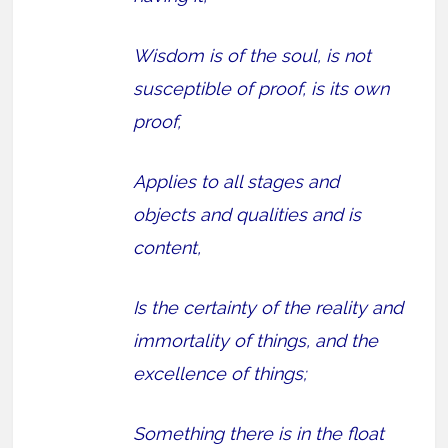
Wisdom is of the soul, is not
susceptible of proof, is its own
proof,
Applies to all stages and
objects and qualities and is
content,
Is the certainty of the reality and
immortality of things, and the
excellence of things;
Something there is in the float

---

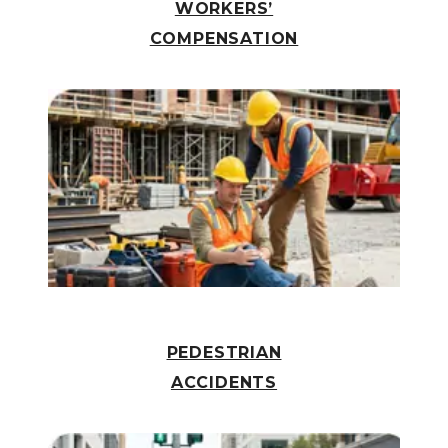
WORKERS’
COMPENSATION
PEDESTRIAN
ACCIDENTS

==

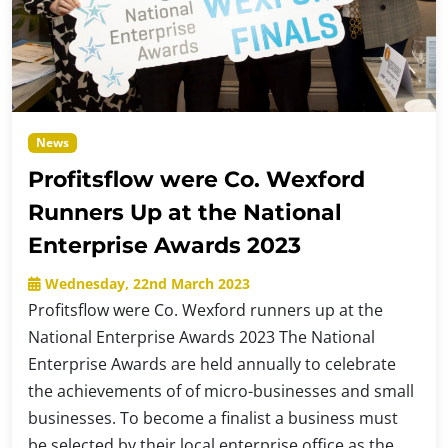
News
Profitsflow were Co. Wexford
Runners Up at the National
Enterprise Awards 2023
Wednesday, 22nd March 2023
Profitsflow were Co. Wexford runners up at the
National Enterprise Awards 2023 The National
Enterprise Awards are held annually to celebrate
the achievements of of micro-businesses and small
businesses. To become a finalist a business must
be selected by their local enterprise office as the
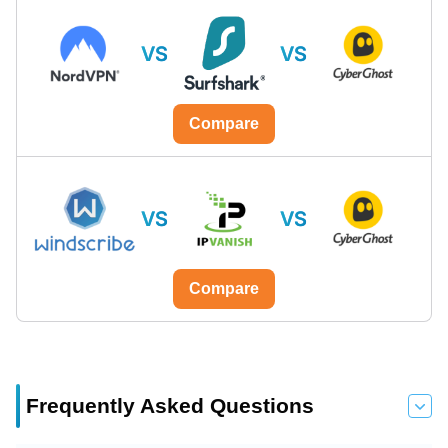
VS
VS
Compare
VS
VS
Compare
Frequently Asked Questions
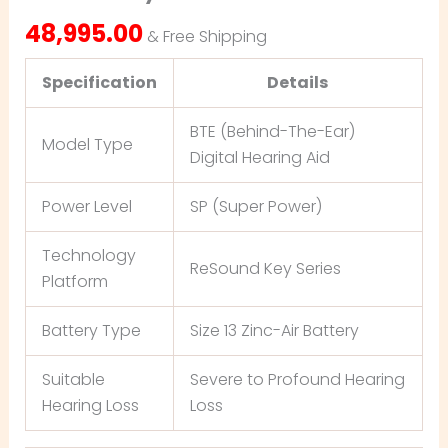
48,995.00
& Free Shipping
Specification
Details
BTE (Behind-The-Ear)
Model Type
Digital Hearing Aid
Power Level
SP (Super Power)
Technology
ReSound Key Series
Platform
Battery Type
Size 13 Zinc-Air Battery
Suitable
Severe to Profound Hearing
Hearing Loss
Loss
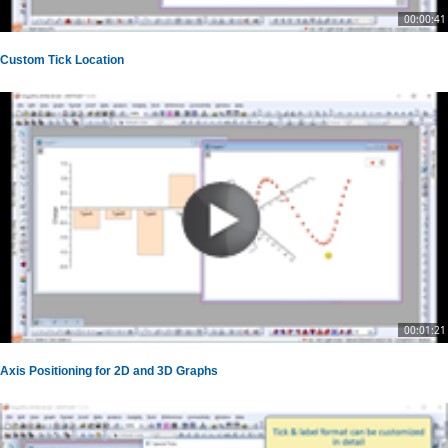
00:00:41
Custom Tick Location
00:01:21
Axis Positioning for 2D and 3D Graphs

:: HOW TO COMPLETE THIS TASK ::
Arrange the part of the rows that opens with the line containing "Wisdom is of the soul, is not" and closes with the line containing "Something there is in the float" as a Markdown table with the columns No. and Line. Give each line its own number, and leave out any blank lines.

:: FINAL ANSWER ::
| No. | Line |
|---|---|
| 1 | Wisdom is of the soul, is not |
| 2 | susceptible of proof, is its own |
| 3 | proof, |
| 4 | Applies to all stages and |
| 5 | objects and qualities and is |
| 6 | content, |
| 7 | Is the certainty of the reality and |
| 8 | immortality of things, and the |
| 9 | excellence of things; |
| 10 | Something there is in the float |